Thank you for taking the time to visit my new blog, www.painfulwisdom.com! As I said goodbye to my forties, I realized it was time to recreate myself, to evolve into a more peaceful person. The blog I started in 2015, www.jesusdivorceandoverforty.com, was written when I was suffering from so much unanswered pain. I had a short fuse and could go off any moment at anyone or anything. Trust me, it wasn’t pretty. It showed the very ugly side of me, of my trauma, of the past rearing its ugly head, and of the vulnerabilities I didn’t ever want to show. All of those blogs can be found by clicking the link above. A lot of F bombs in there so beware!

On many levels, I’m still the same person. Still honest. Still brash. Still unfiltered. Still real. Still have a big mouth. (That will probably never change.) I will still talk about anything that others are uncomfortable talking about. I’m just a tad older with slightly more wisdom. Don’t forget, I’m still a mother, a coach, an athlete, a blogger, a volunteer, an adventurer, an ex-wife, a real estate developer, a decent cook, and most definitely exhausted.

Like many women, I am also trying to navigate the divorce waters, keep further dysfunctional relationships at bay, and keep my sanity as a single mother with four kids. We talk about everything, but for me the process has been about learning to love myself—one hell of a monumental task, especially after 50 years of sabotaging myself.

I have come to understand that my incessant need to be loved and accepted has always been the driving force of my poorly chosen actions and reactions. Even after the affairs, the divorce, the sexual promiscuity, the prescription pain pills, far too much alcohol, and the quasi-attempt at rehab, I managed to beat the odds that were stacked against me. I not only survive, but thrive, in this thing we call life. I’m a true survivor of what I like to call “a Tri-Fecta of F*ckedupness”: childhood sexual abuse, the betrayal of my mother, and the rejection of my father. So much for childhood innocence. All of those travesties still impact some horrible decisions I’ve made as a grown woman. I’m slowly but surely finding ways to turn pain into wisdom. I have a much better understanding of how my past trauma affects my everyday life. I trust some of this will resonate with you. The path to peace is paved with lots of bumps, lots of pain, and lots of lessons. Here’s to putting the pain behind us. All of us.

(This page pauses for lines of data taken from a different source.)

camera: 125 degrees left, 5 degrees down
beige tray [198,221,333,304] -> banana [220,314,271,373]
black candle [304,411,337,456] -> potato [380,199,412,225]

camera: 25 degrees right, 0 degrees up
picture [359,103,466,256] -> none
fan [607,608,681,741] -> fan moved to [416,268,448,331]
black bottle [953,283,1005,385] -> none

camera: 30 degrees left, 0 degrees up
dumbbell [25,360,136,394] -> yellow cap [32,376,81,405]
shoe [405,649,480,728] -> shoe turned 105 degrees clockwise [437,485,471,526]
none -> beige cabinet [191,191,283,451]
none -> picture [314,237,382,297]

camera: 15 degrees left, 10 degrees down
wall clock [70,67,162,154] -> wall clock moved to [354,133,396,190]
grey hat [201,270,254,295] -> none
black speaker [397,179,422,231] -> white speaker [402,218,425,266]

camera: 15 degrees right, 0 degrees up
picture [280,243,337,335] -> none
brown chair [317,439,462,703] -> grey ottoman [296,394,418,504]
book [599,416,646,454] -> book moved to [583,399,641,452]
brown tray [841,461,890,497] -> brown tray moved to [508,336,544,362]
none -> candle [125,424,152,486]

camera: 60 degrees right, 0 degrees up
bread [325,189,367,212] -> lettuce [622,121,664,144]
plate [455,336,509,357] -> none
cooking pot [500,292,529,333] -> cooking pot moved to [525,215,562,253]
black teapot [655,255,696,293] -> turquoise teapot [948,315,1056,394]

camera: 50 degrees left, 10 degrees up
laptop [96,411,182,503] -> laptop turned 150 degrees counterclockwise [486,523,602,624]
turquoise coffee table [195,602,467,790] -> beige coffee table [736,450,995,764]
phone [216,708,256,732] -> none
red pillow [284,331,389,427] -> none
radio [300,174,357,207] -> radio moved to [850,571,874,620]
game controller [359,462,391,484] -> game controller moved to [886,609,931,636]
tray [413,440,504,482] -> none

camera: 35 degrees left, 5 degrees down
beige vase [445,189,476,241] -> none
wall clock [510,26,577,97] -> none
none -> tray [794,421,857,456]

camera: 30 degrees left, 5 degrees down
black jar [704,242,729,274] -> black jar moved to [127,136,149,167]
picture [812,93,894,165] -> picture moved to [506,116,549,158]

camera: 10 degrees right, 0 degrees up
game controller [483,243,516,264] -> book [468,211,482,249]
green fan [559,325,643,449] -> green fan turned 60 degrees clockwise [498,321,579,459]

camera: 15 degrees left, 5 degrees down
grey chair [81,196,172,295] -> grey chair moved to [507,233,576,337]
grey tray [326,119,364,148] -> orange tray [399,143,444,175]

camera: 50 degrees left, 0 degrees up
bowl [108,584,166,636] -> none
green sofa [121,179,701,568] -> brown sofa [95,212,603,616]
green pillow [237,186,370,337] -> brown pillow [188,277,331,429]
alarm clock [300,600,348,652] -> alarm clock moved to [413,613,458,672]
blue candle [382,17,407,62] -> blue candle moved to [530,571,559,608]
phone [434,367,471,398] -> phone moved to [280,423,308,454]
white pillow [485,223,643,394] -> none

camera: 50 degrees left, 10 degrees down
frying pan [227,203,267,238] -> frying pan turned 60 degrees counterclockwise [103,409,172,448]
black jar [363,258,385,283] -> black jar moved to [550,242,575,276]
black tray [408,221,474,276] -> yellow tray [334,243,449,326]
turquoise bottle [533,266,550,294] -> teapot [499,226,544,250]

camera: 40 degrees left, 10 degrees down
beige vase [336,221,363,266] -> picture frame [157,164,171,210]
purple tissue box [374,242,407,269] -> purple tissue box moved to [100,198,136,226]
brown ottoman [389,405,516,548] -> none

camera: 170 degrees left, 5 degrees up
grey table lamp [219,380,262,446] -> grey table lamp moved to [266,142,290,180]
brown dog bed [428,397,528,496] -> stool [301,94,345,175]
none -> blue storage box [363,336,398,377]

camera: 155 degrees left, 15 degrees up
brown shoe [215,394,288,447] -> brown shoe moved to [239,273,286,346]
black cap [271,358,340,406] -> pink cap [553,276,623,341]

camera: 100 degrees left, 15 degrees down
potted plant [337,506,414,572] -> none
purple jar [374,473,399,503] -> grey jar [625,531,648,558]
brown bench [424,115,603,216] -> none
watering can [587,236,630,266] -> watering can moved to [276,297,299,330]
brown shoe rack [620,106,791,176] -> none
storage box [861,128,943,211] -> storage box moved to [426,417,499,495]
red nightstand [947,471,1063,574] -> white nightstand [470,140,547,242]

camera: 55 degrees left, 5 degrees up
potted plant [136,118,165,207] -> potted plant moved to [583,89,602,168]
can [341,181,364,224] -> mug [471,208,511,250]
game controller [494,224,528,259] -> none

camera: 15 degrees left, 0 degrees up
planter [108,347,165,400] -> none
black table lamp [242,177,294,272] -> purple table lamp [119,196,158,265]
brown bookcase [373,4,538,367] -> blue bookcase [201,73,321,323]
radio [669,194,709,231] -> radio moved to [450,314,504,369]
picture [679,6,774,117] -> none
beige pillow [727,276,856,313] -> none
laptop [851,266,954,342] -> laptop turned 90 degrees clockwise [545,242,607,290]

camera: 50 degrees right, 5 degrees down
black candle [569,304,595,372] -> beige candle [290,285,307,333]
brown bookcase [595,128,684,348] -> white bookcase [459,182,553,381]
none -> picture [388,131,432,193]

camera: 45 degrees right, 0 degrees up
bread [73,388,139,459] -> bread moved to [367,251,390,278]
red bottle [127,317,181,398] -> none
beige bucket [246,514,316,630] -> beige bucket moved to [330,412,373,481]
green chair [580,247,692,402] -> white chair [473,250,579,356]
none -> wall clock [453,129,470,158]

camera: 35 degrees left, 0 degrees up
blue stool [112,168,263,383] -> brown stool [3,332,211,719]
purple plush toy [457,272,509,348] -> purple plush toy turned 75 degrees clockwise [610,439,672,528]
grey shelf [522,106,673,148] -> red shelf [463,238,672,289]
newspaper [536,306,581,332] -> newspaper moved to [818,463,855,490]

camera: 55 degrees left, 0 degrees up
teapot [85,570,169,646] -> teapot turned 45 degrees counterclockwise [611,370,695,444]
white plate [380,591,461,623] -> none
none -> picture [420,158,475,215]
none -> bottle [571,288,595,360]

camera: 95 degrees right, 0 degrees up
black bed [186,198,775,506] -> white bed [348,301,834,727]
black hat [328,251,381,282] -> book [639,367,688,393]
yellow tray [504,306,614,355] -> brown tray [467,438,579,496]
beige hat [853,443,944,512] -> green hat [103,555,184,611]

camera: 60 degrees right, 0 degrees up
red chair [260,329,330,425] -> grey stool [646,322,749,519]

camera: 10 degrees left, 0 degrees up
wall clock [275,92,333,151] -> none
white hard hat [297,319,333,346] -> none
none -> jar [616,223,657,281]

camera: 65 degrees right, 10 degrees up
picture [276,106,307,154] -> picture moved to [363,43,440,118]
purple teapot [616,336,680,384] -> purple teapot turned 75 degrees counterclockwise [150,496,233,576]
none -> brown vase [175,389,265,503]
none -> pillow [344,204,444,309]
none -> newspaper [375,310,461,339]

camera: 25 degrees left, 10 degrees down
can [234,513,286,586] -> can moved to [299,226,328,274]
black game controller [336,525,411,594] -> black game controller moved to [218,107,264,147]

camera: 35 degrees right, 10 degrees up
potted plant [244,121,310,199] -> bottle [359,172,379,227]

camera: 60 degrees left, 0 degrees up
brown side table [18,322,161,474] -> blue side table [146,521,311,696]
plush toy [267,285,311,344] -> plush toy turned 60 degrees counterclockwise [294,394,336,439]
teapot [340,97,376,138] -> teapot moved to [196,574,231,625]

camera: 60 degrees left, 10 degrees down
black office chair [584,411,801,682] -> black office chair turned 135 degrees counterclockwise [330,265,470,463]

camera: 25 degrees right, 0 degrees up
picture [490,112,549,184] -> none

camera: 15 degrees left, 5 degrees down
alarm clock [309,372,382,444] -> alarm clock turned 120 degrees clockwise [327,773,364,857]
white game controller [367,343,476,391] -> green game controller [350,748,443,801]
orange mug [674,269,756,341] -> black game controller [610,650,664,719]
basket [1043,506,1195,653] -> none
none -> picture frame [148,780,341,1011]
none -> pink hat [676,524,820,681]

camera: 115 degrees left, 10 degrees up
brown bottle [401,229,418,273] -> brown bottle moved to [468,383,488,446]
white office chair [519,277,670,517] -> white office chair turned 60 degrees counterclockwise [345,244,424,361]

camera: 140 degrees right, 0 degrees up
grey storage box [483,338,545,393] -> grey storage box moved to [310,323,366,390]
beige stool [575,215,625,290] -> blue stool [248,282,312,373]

Through all of the pain, I have managed to create a successful business with my husband, (now my ex-husband), raise four healthy, empathetic children and seek therapy in an attempt to balance my emotions. That is also why I created my first blog, www.jesusdivorceandoverforty.com. It was an attempt to laugh a lot at my crazy antics, but grew organically over the past several years while my mouth grew to be more blunt. I talked about my adventures in and out of the bedroom, about taking on ice-hockey at the age of 33 (and eventually winning the USA Hockey’s National Championship), and about fulfilling a lifelong dream of playing tackle football. I’ve also opened up raw and very uncomfortable conversations about pedophilia, how to talk to your own teenagers about having healthy sex, and so much more.

You’re going to learn a lot about me and probably some things about yourself. Some conversation will make you laugh until you double over and some will make you really uncomfortable. For you, I create an open and safe portal to talk about whatever you want and own your story, just like I do. We’ll talk about how NOT to repeat the mistakes over and over again. How to help your kids open up and your friends. Above all, we’ll talk about striving to be better people.